Problem description
From the material that follows, please give the number of lines containing the string "information", and that number alone.

------------------------------------------------

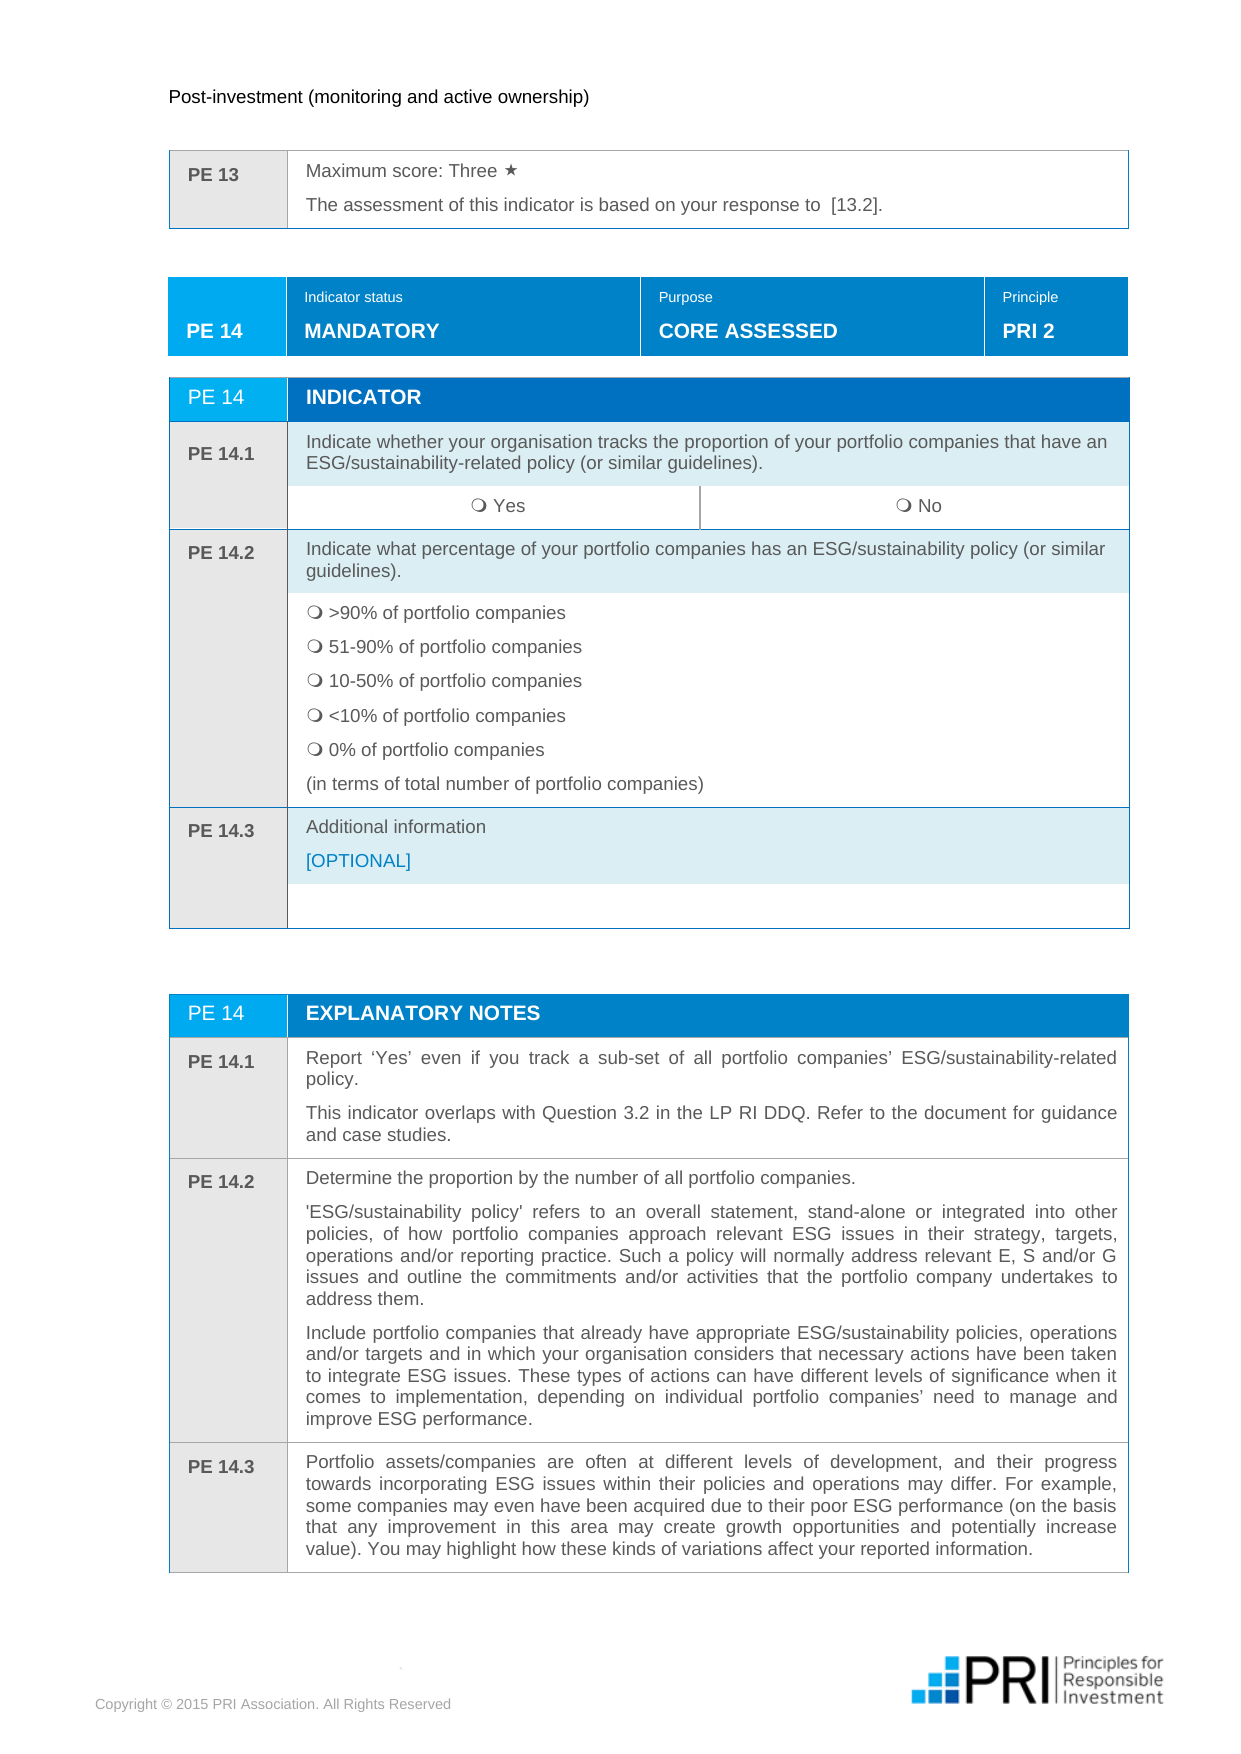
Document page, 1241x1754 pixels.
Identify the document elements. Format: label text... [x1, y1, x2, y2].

table_header PE 14 [170, 378, 287, 421]
table_cell PE 14.1 [170, 1038, 287, 1158]
table_header PE 14 [170, 995, 287, 1037]
table_cell Additional information [Optional] [288, 808, 1129, 884]
table_cell Indicate what percentage of your portfolio companies has an ESG/sustainability policy (or similar guidelines). [288, 530, 1129, 593]
picture [0, 1561, 1241, 1754]
table_cell No [701, 486, 1129, 528]
table_cell Yes [288, 486, 699, 528]
table_cell CORE ASSESSED [641, 313, 984, 356]
table_header EXPLANATORY NOTES [288, 995, 1128, 1037]
table_cell PE 14.3 [170, 808, 287, 928]
table_cell PE 14.2 [170, 1159, 287, 1442]
table_header INDICATOR [288, 378, 1129, 421]
table_cell [170, 486, 287, 528]
table_cell PRI 2 [985, 313, 1128, 356]
table_header Purpose [641, 277, 984, 313]
table_cell Determine the proportion by the number of all portfolio companies. 'ESG/sustainability policy' refers to an overall statement, stand-alone or integrated into other policies, of how portfolio companies approach relevant ESG issues in their strategy, targets, operations and/or reporting practice. Such a policy will normally address relevant E, S and/or G issues and outline the commitments and/or activities that the portfolio company undertakes to address them. Include portfolio companies that already have appropriate ESG/sustainability policies, operations and/or targets and in which your organisation considers that necessary actions have been taken to integrate ESG issues. These types of actions can have different levels of significance when it comes to implementation, depending on individual portfolio companies’ need to manage and improve ESG performance. [288, 1159, 1128, 1442]
table_cell Indicate whether your organisation tracks the proportion of your portfolio companies that have an ESG/sustainability-related policy (or similar guidelines). [288, 422, 1129, 486]
table_header Principle [985, 277, 1128, 313]
table_cell Maximum score: Three The assessment of this indicator is based on your response to [13.2]. [288, 151, 1128, 228]
table_cell MANDATORY [287, 313, 640, 356]
table_header [168, 277, 286, 313]
table_cell >90% of portfolio companies 51-90% of portfolio companies 10-50% of portfolio companies <10% of portfolio companies 0% of portfolio companies (in terms of total number of portfolio companies) [288, 594, 1129, 807]
table_cell Report ‘Yes’ even if you track a sub-set of all portfolio companies’ ESG/sustainability-related policy. This indicator overlaps with Question 3.2 in the LP RI DDQ. Refer to the document for guidance and case studies. [288, 1038, 1128, 1158]
table_cell PE 14 [168, 313, 286, 356]
table_cell Portfolio assets/companies are often at different levels of development, and their progress towards incorporating ESG issues within their policies and operations may differ. For example, some companies may even have been acquired due to their poor ESG performance (on the basis that any improvement in this area may create growth opportunities and potentially increase value). You may highlight how these kinds of variations affect your reported information. [288, 1443, 1128, 1572]
table_cell PE 14.3 [170, 1443, 287, 1572]
table_cell PE 13 [170, 151, 287, 228]
picture [405, 853, 409, 868]
table_header Indicator status [287, 277, 640, 313]
table_cell PE 14.1 [170, 422, 287, 486]
table_cell PE 14.2 [170, 530, 287, 807]
table_cell [288, 884, 1129, 928]
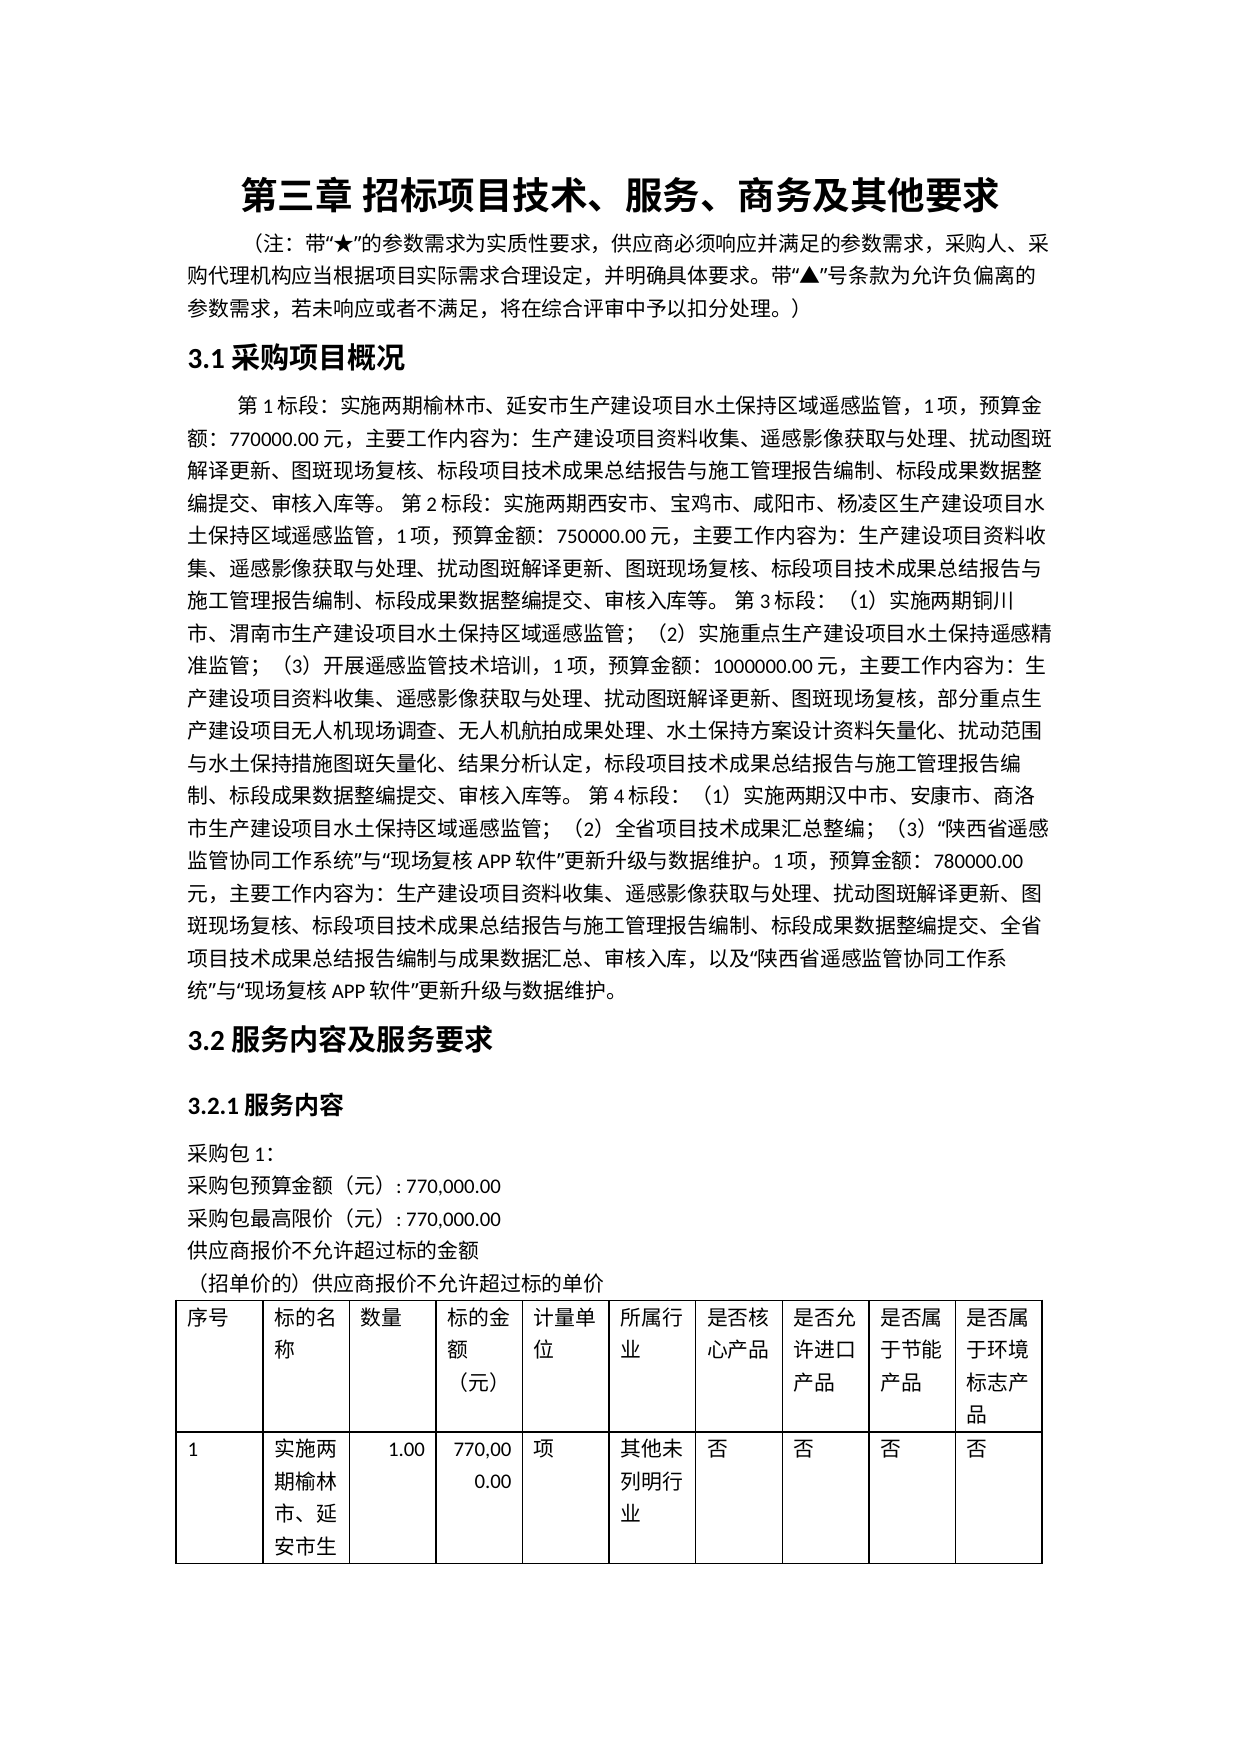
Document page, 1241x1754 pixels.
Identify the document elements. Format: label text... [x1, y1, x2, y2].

------------------------------------------------

Exercise output
2